National Basketball Association Player Statistics

clustering
principal component analysis
NBA player statistics from the 2021-2022 regular season
Author

Ron Yurko

Published

March 25, 2023

Motivation

The National Basketball Association (NBA) is the top men’s professional basketball league in the world. While players have predefined positions, the sport is becoming increasingly positionless - with centers attempting more three point shots and guards driving the ball inside to dunk. With this dataset, you can explore clustering NBA players based on various types of statistics and compare your players labels to the predefined positions.

Data

This dataset contains statistics about 812 player-team stints for during the 2021-2022 NBA regular season. For players that played for \(T\) teams during the season (due to trade), there are \(T+1\) rows with one row for their performance with each of the \(T\) teams and another row indicating their total performance (where tm = TOT) across the full season regardless of team. The counting stats are reported on a per 100 team possessions scale, to normalize for playing time differences.

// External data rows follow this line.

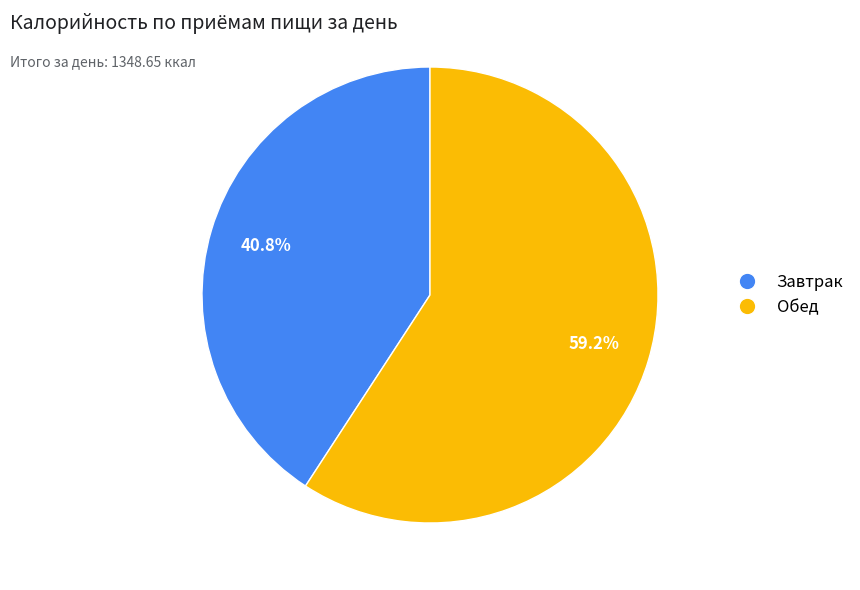

To the nearest percent, what is the average slice percentage?

50%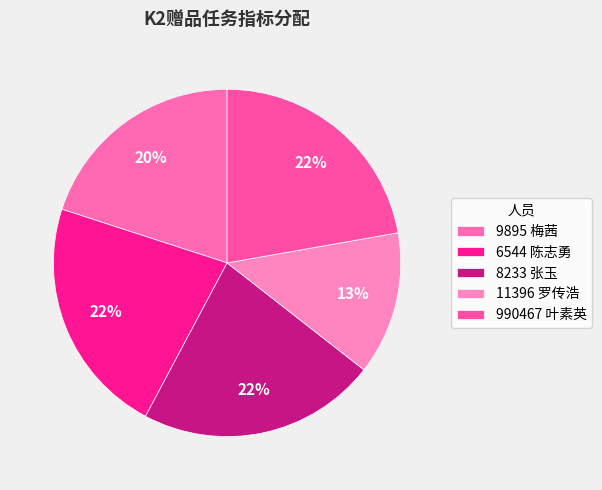

Does 9895 梅茜 account for over 50% of the chart?

No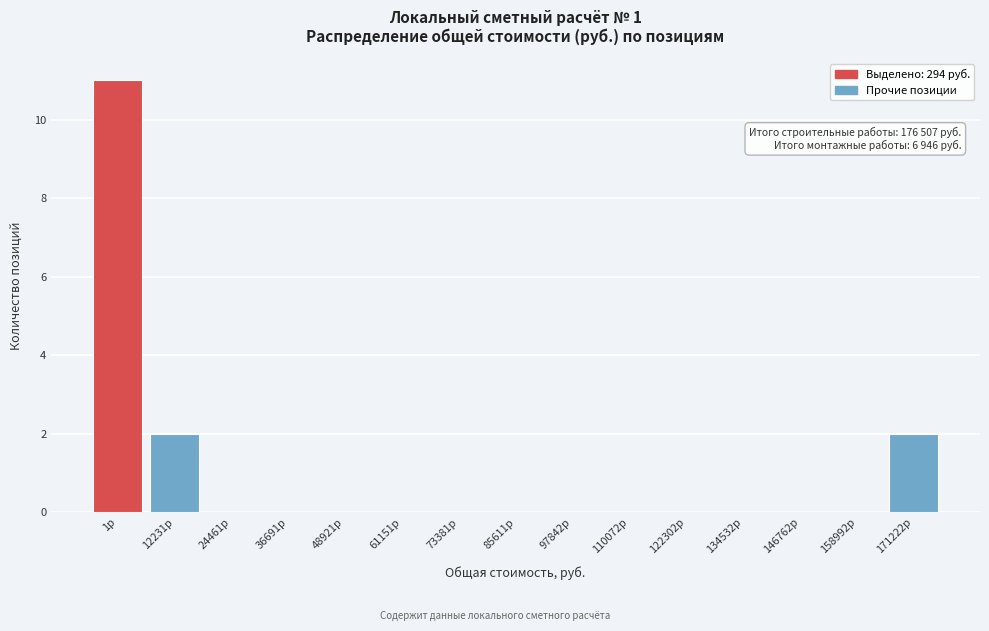

Reading left to right, transcribe all the data shown in this chart.

1р=11	12231р=2	24461р=0	36691р=0	48921р=0	61151р=0	73381р=0	85611р=0	97842р=0	110072р=0	122302р=0	134532р=0	146762р=0	158992р=0	171222р=2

The data was collected using the ballr package in R., which gathers data from basketball-reference.com.

nba-player-stats.csv
Variable Description
player Name of player
pos Player’s designated position
age Player’s age on February 1st of the season
tm Name of team
g Number of games
gs Number of games started
mp Number of minutes played
fg Field goals per 100 team possessions
fga Field goal attempts per 100 team possessions
fgpercent Field goal percentage
x3p 3 point field goals per 100 team possessions
x3pa 3 point field goal attempts per 100 team possessions
x3ppercent 3 point field goal percentage
x2p 2 point field goals per 100 team possessions
x2pa 2 point field goal attempts per 100 team possessions
x2ppercent 2 point field goal percentage
ft Free throws per 100 team possessions
fta Free throw attempts per 100 team possessions
ftpercent Free throw percentage
orb Offensive rebounds per 100 team possessions
drb Defensive rebounds per 100 team possessions
trb Total rebounds per 100 team possessions
ast Assists per 100 team possessions
stl Steals per 100 team possessions
blk Blocks per 100 team possessions
tov Turnovers per 100 team possessions
pf Personal fouls per 100 team possessions
pts Points per 100 team possessions
ortg Offensive Rating - an estimate of points produced per 100 possessions scale
drtg Defensive Rating - an estimate of points allowed per 100 possessions scale

Questions

  1. Apply a clustering technique using the player statistics to create new labels for the types of NBA players, and compare to their known position labels. Compare and contrast your data-defined roles to the traditional basketball positions.

  2. Using principal component analysis, project the players into a lower dimensional space. Choose an appropriate number of principal components, and describe which statistics contribute to your selected number of components. Based on your results, which player statistics explain the most variation between players in the dataset? Which stats are independent of each other?

References

Elmore R (2020). ballr: Access to Current and Historical Basketball Data. R package version 0.2.6.